Arriviamo al 32°: Szczęsny, portiere della Juve, chiede e ottiene di sospendere la partita. Una lumaca è proprio sulla linea di porta e c’è il rischio che venga calpestata. Si riprende dopo 53 minuti, ma inizia a far buio. Non si può accendere l’impianto di illuminazione perché in questa domenica si celebra l’Ora della Terra: per un’ora tutte le luci degli edifici pubblici e privati dovranno rimanere spente. Tra il buio e il fatto che tutti i giocatori indossano la stessa divisa la partita si fa sempre più difficoltosa.

Al 40° sostituzione nelle fila della Juve: esce Kean infortunato e fa il suo ingresso Gretha, una zebra, come segno di inclusività verso i diritti degli animali. Dopo un minuto Chiellini entra nuovamente deciso sulla caviglie di Cutrone in modo plateale. L’arbitra non fischia.

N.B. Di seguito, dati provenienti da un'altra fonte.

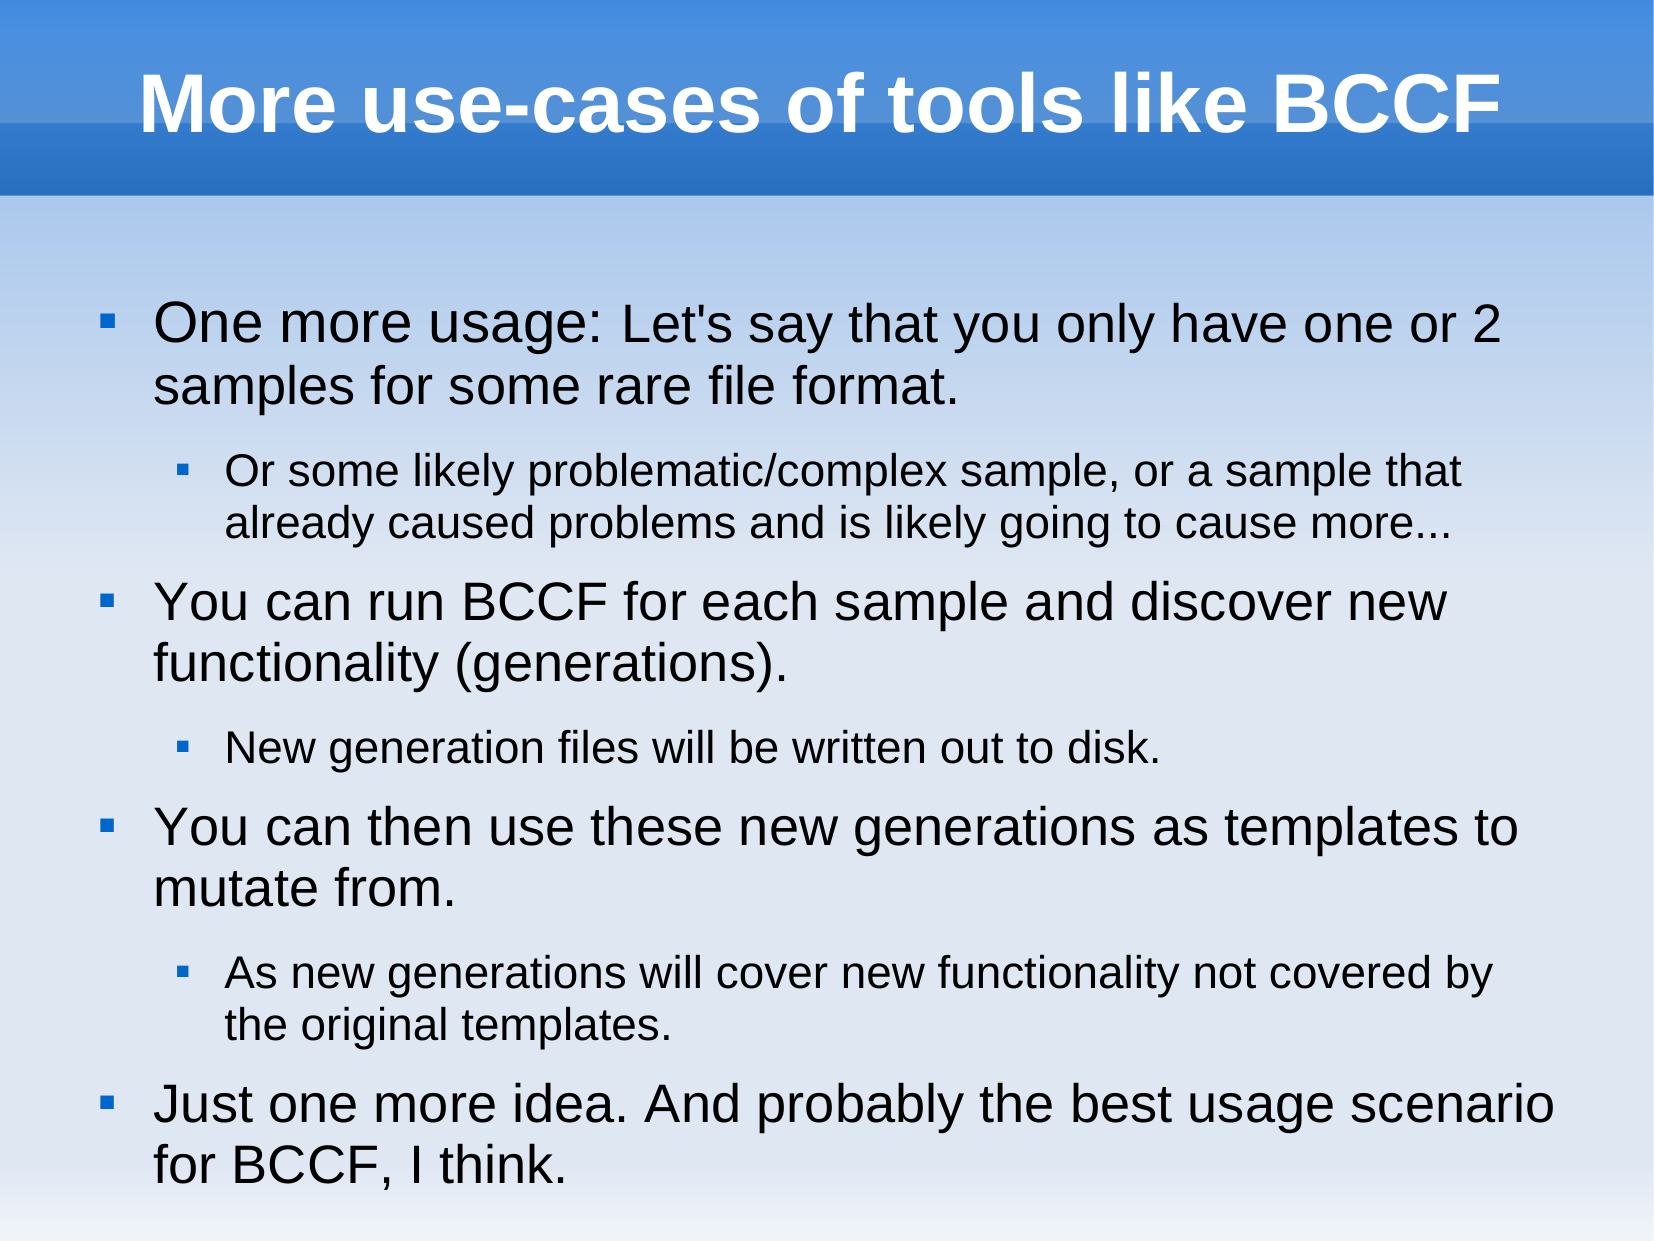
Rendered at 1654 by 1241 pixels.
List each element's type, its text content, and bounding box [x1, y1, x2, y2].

list One more usage: Let's say that you only have one or 2 samples for some rare file format. Or some likely problematic/complex sample, or a sample that already caused problems and is likely going to cause more... You can run BCCF for each sample and discover new functionality (generations). New generation files will be written out to disk. You can then use these new generations as templates to mutate from. As new generations will cover new functionality not covered by the original templates. Just one more idea. And probably the best usage scenario for BCCF, I think. [82, 290, 1571, 1195]
picture [0, 0, 1654, 1241]
title More use-cases of tools like BCCF [76, 0, 1565, 208]
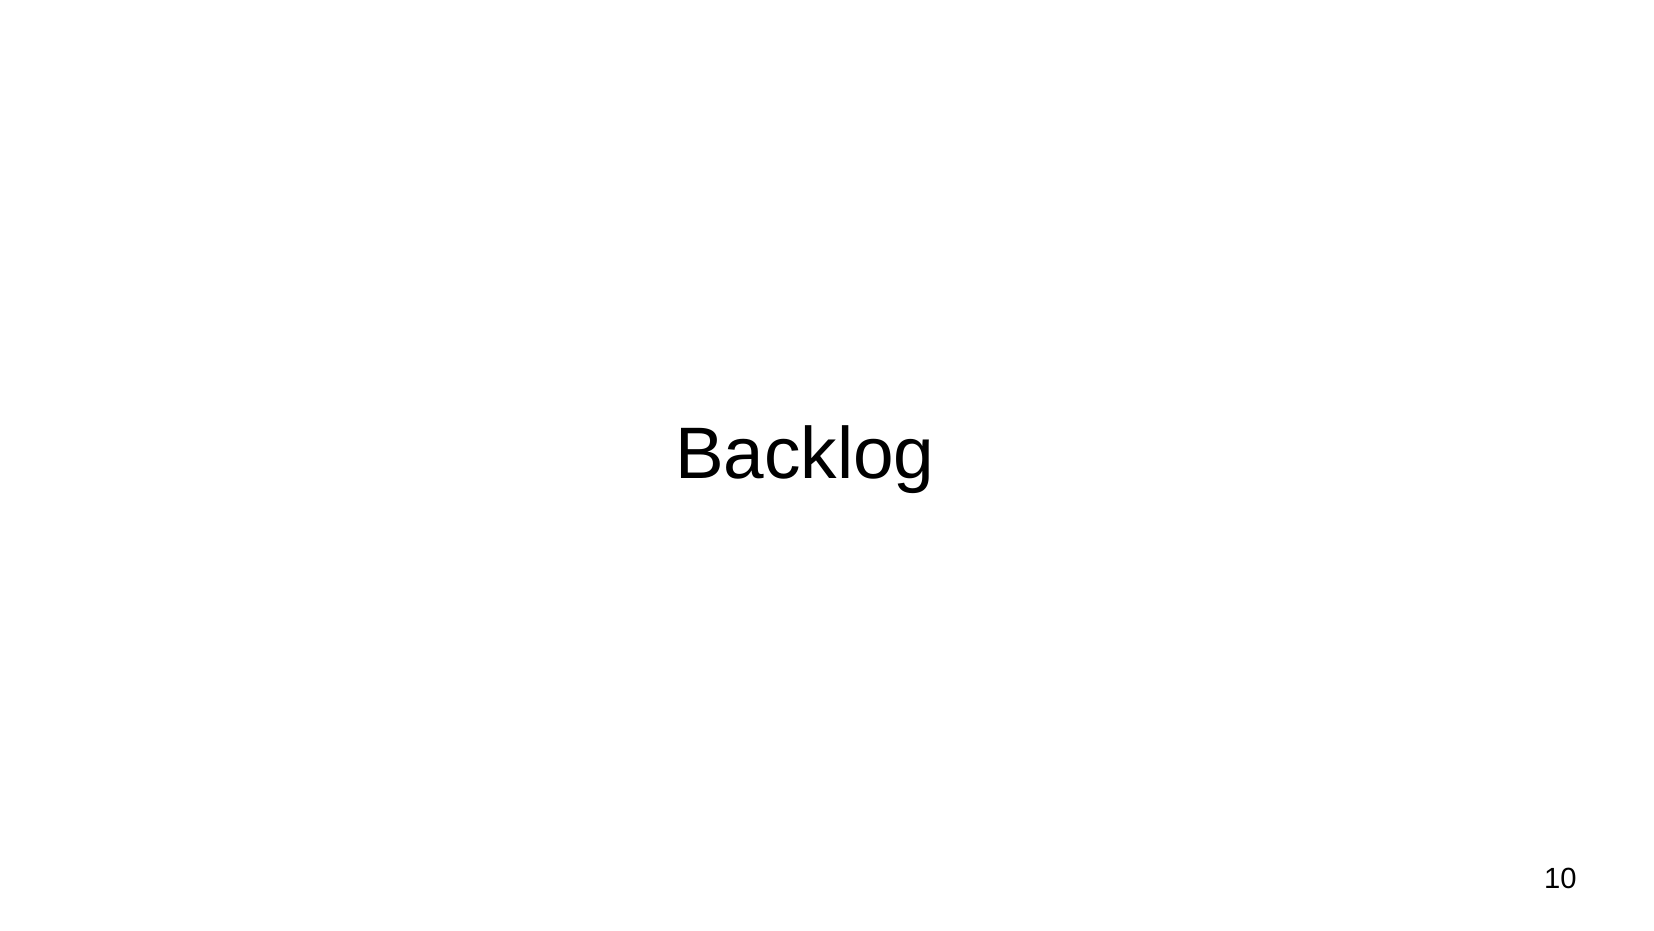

Cutrone chiede spiegazione e la direttrice di gara, facendo spallucce, gli risponde: “Non bisogna giudicare nessuno”.

All’89° il difensore del Milan Romagnoli volutamente lascia che Bernardeschi faccia gol. I suoi compagni inferociti gli danno addosso e lui così si giustifica: “Io non avrei mai segnato un gol alla mia squadra, ma non posso impedire che altri lo segnino se lo vogliono”.

Infine al 92° calcio della tolleranza in favore del Milan che, al termine della partita, appare ben più provato della Juve. L’arbitra prende il pallone e invece di posizionarlo sul dischetto, lo mette assai più vicino alla porta. Il capitano della Juve ne chiede il motivo alla direttrice di gara, la quale gli risponde: “I giocatori avversari sono più provati di voi, quindi non è giusto fissare una regola valida per tutti – ossia tutti devono tirare dal dischetto – bensì occorre distinguere caso per caso, occorre saper discernere situazione da situazione”.

La partita finisce 7 a 6 per la Juve. Il Milan fa ricorso alla Corte Europea del Calcio. I giudici modificano il risultato: sette pari. Hanno applicato al caso l’art. 8 della Convenzione sul calcio che tutela la vita privata dei calciatori in campo. E’ apparso infatti evidente che una disparità di punteggio andava a ledere il diritto dei giocatori e dei tifosi milanisti di condurre un’esistenza consona ai propri valori, tra cui quello di vincere sempre o perlomeno di pareggiare. E così per sentenza tutti vissero felici e contenti.